Anxiety has lost me 2 days work in the last 5 days…

First of all I meant to post mid-week last week but I just didn’t have the motivation for writing so I kept putting it off and before I knew it, it was Sunday, so I just left it till today.

So on Thursday afternoon last week I went into work in my usual department, only to be told I had to go to a different one, now for someone without anxiety that would be fine… But not for me. Put me in a different environment that I’m not used to and I can’t stand it.

I tried to explain how my anxiety was stopping me working in a different department but the lady from the agency was having none of it, but then her English isn’t great so that made it even harder to explain. In the end I had to come home because I couldn’t work where they wanted me to and they had no work for me in my usual place. It’s no secret that I don’t like my job so it’s not like I was disappointed that I had to come home, but considering that after this week I have no work until the Summer I could have done with the money…

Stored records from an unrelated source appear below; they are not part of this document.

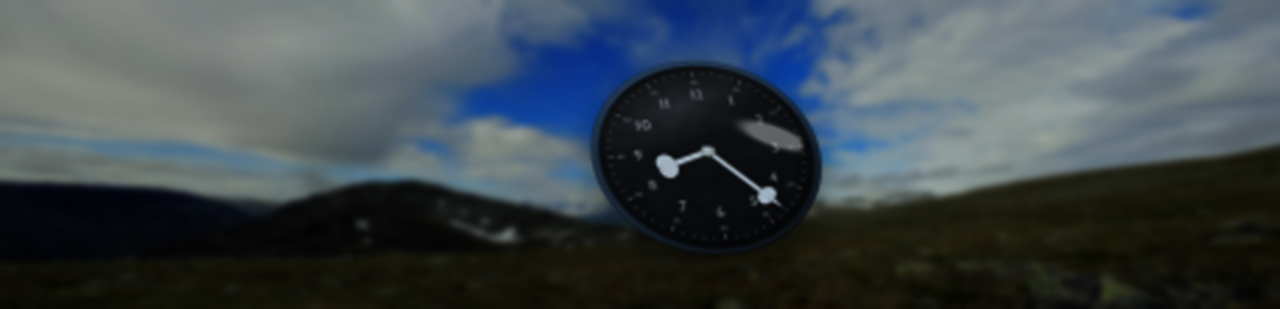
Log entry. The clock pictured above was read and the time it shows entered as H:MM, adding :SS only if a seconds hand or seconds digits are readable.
8:23
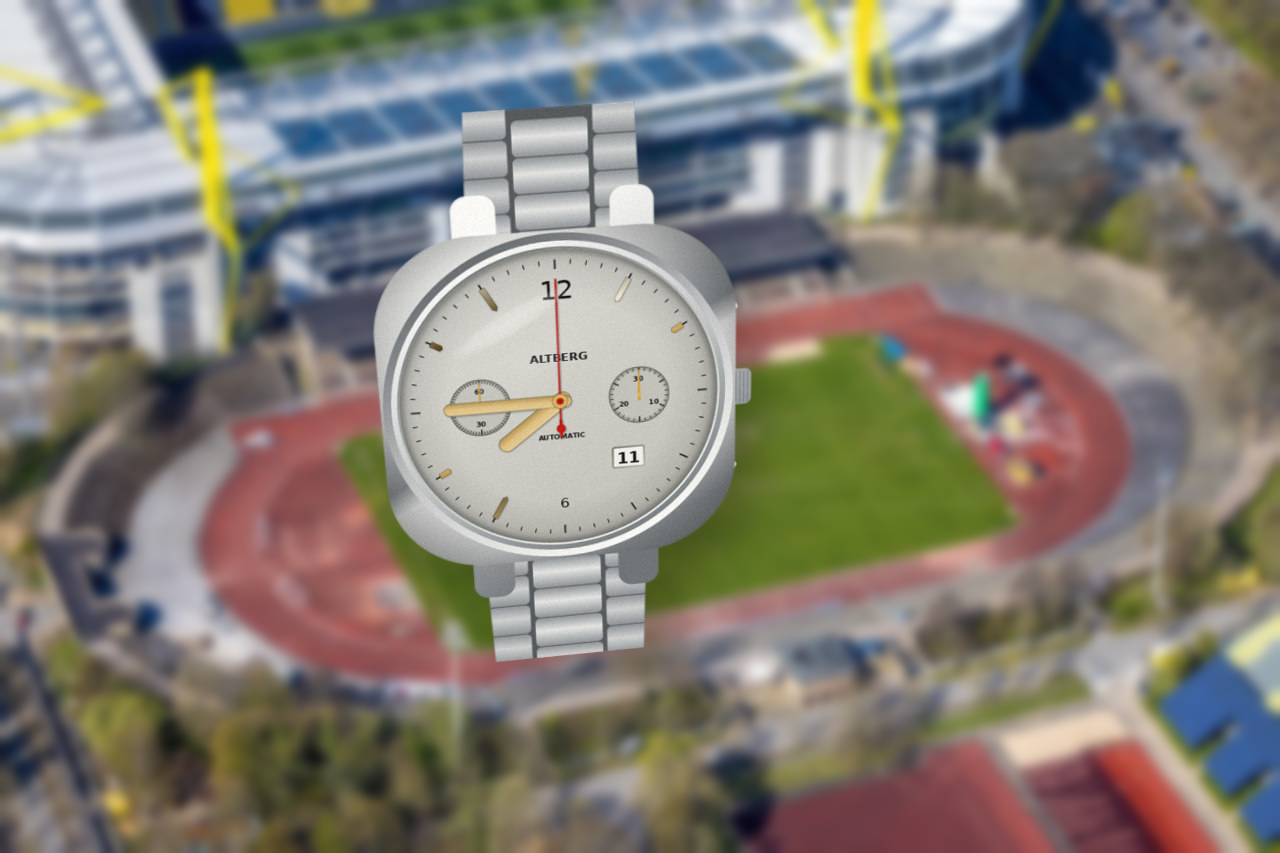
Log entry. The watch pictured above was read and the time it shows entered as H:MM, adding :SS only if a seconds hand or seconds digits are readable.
7:45
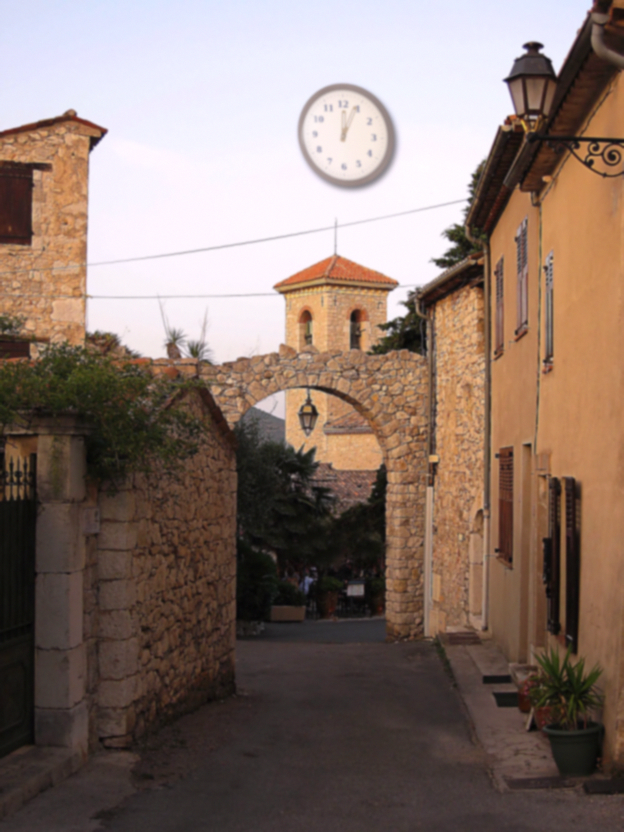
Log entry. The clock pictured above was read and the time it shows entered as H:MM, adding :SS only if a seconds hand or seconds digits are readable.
12:04
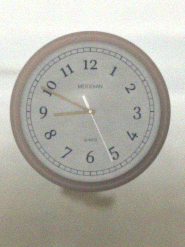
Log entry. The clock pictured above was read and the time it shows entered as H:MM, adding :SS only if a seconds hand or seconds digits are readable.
8:49:26
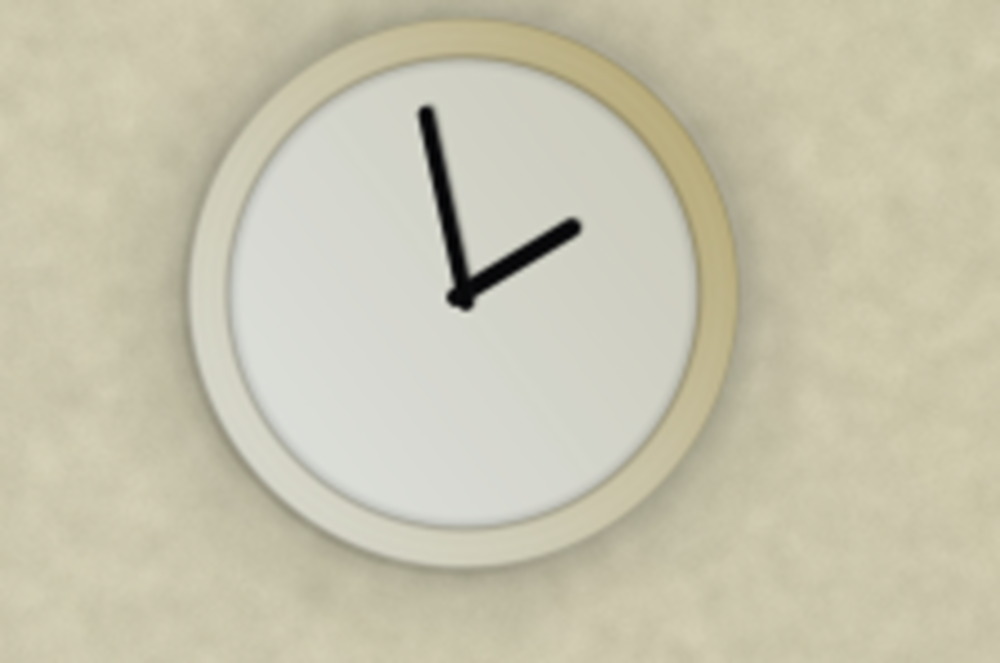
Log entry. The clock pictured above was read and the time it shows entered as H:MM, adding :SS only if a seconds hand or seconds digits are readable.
1:58
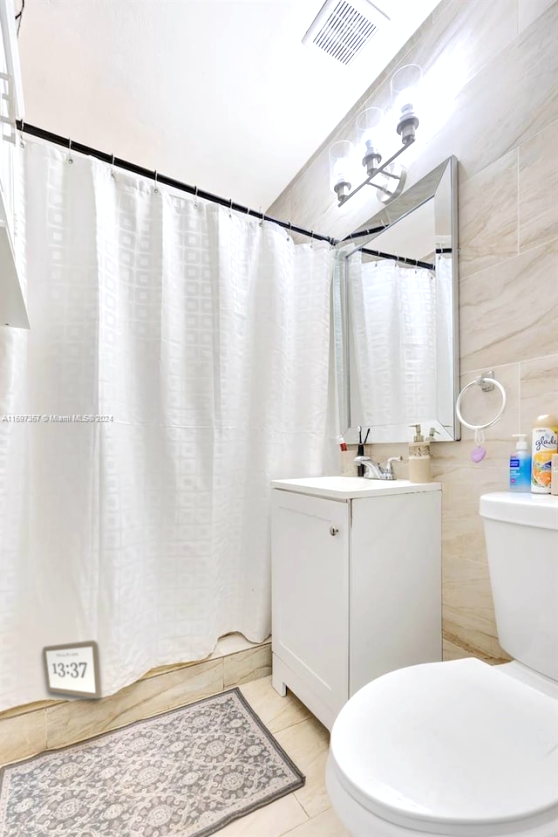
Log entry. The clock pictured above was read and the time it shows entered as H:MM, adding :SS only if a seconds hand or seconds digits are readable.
13:37
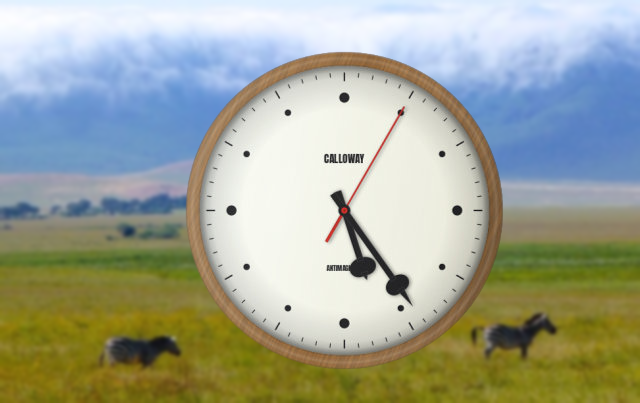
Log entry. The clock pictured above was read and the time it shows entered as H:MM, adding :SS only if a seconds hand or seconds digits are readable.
5:24:05
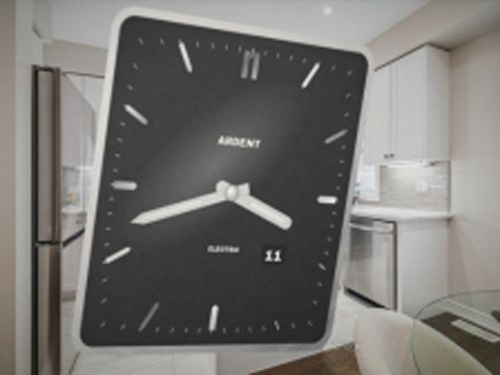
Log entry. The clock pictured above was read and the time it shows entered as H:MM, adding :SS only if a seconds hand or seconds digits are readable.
3:42
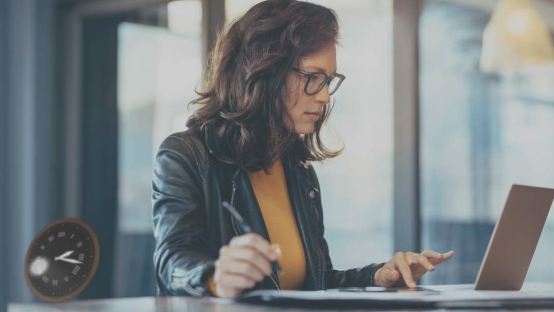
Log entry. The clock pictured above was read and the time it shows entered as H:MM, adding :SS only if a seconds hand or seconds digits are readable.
2:17
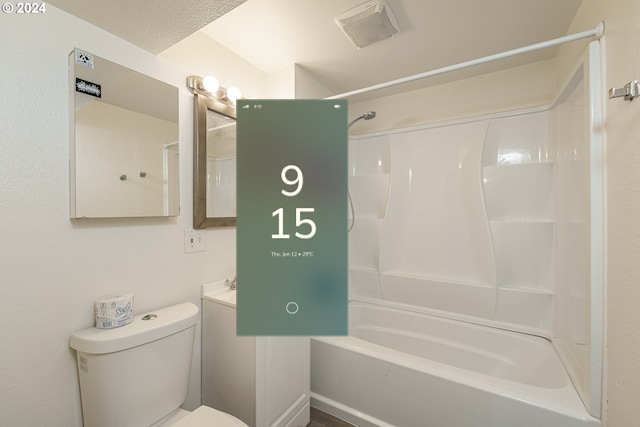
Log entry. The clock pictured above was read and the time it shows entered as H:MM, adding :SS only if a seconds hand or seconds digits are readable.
9:15
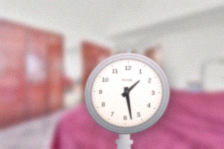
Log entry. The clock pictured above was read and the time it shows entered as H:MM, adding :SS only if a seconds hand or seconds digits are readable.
1:28
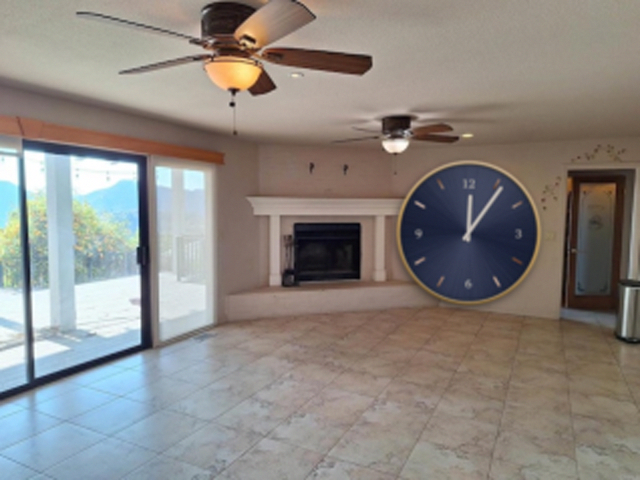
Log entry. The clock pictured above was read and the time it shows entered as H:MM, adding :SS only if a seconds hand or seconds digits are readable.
12:06
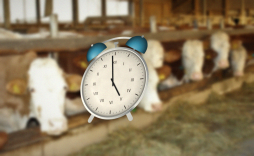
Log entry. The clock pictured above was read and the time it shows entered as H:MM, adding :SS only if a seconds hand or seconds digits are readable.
4:59
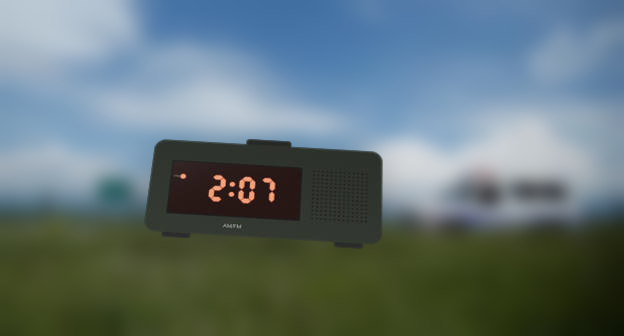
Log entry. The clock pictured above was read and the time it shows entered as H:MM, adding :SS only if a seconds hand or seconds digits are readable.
2:07
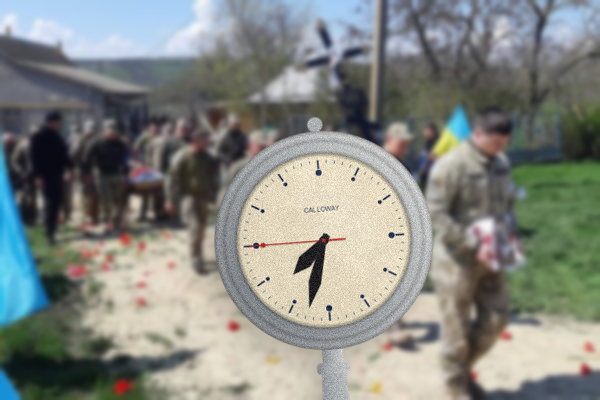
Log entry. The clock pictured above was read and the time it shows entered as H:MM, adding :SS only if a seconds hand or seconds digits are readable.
7:32:45
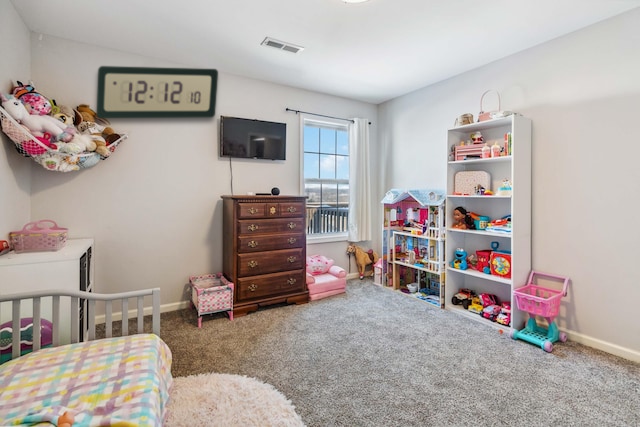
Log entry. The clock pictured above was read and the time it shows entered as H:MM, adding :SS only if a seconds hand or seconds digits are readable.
12:12:10
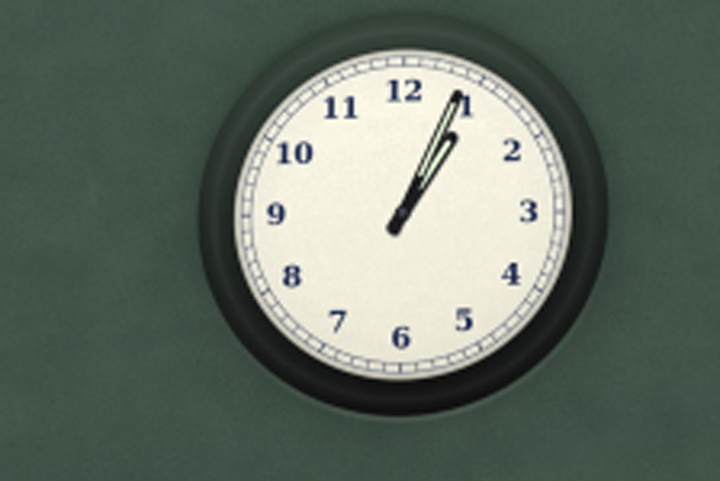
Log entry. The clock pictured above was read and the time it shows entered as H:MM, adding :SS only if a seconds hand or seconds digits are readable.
1:04
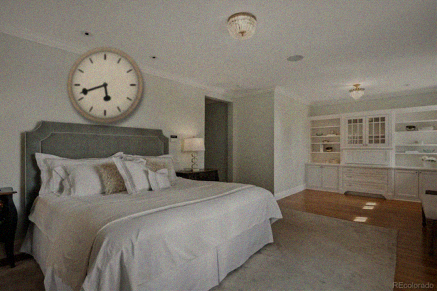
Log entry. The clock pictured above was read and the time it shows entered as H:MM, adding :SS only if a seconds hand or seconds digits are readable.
5:42
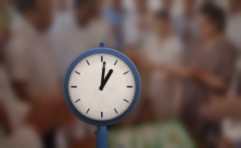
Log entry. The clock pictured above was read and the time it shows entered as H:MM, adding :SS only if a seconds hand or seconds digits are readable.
1:01
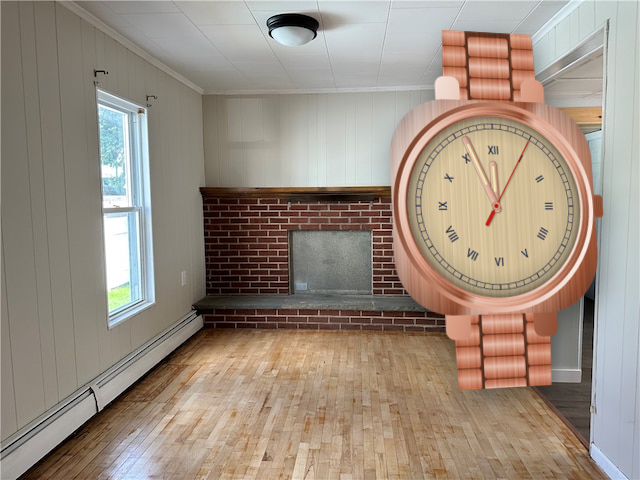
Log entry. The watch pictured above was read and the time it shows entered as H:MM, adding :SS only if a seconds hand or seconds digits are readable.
11:56:05
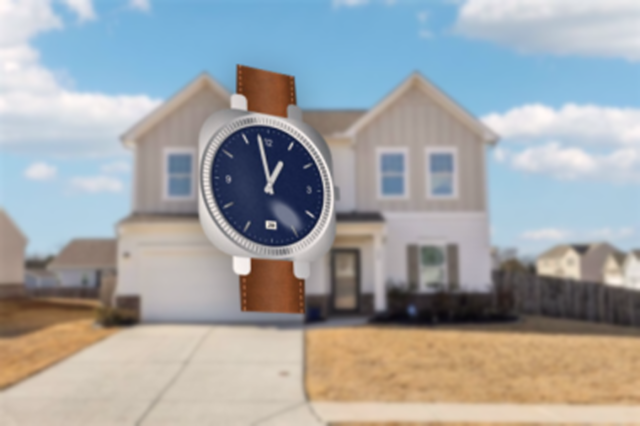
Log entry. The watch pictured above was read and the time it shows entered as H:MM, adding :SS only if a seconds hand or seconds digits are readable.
12:58
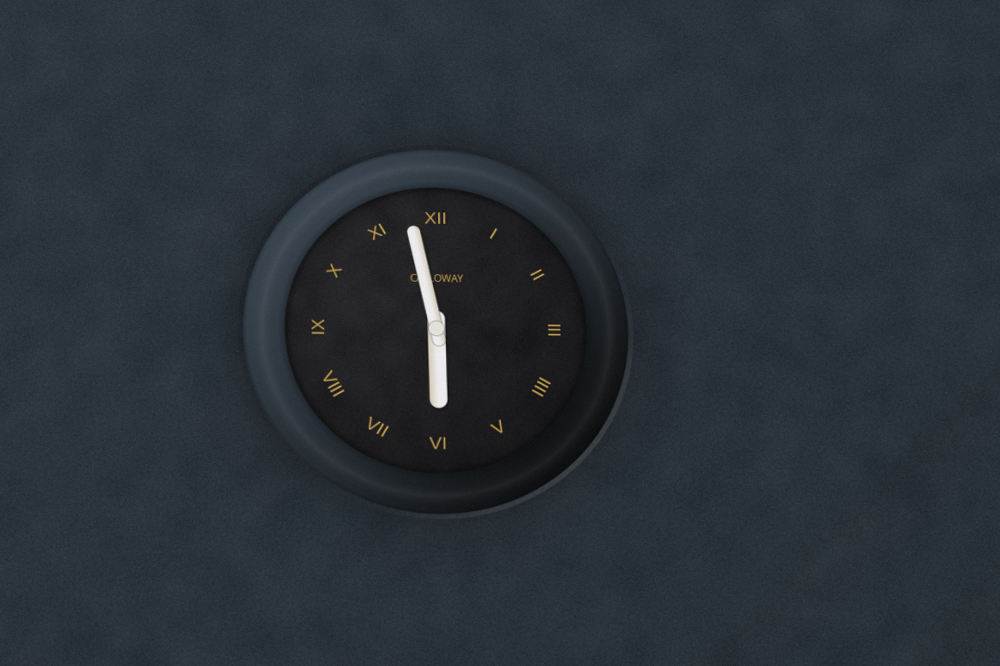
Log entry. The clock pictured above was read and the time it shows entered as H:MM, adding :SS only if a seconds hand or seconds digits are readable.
5:58
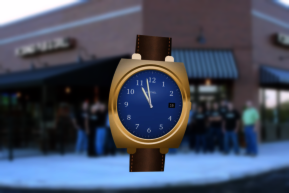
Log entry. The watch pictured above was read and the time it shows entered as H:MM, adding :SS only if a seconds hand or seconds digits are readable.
10:58
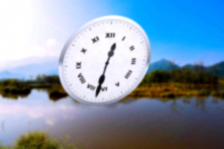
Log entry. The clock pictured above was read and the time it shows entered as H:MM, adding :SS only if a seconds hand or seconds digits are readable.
12:32
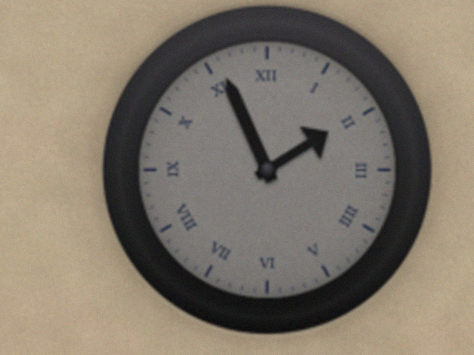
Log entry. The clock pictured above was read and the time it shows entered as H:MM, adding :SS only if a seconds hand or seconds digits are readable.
1:56
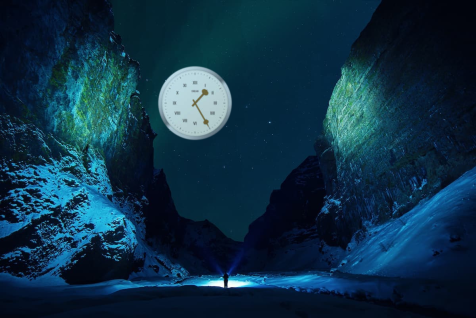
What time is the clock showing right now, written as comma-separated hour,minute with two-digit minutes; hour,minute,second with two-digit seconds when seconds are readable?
1,25
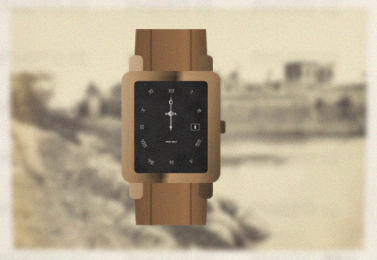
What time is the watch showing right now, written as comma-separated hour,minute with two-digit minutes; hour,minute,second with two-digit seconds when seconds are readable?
12,00
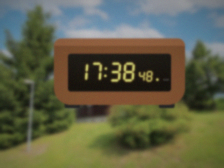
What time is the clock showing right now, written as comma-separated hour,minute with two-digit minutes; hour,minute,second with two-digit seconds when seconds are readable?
17,38,48
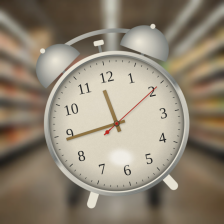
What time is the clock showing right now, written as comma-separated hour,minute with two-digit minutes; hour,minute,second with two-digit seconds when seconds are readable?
11,44,10
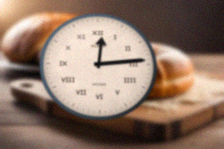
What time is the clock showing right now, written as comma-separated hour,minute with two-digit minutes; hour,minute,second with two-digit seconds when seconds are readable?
12,14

The same thing happened again today: I got up at 5am, went to work in my usual department – which is where I’d been told I’d be via text on Saturday morning – but they wanted me to go to a different one… I tried to explain again, but she was insistent that it was either the other department or I go home, so I came home…

People who don’t suffer with anxiety or know anyone that suffers with it just don’t seem to understand that if I say I can’t do something because of it then it really does mean I can’t do it. The last time I had to work in a different department I couldn’t even make it through the whole day; my heart wouldn’t slow down, I got a migraine and I felt sick. I’m not putting myself through that if I don’t have to. My mental health has to come first but some people just seem like they don’t believe me and I hate it.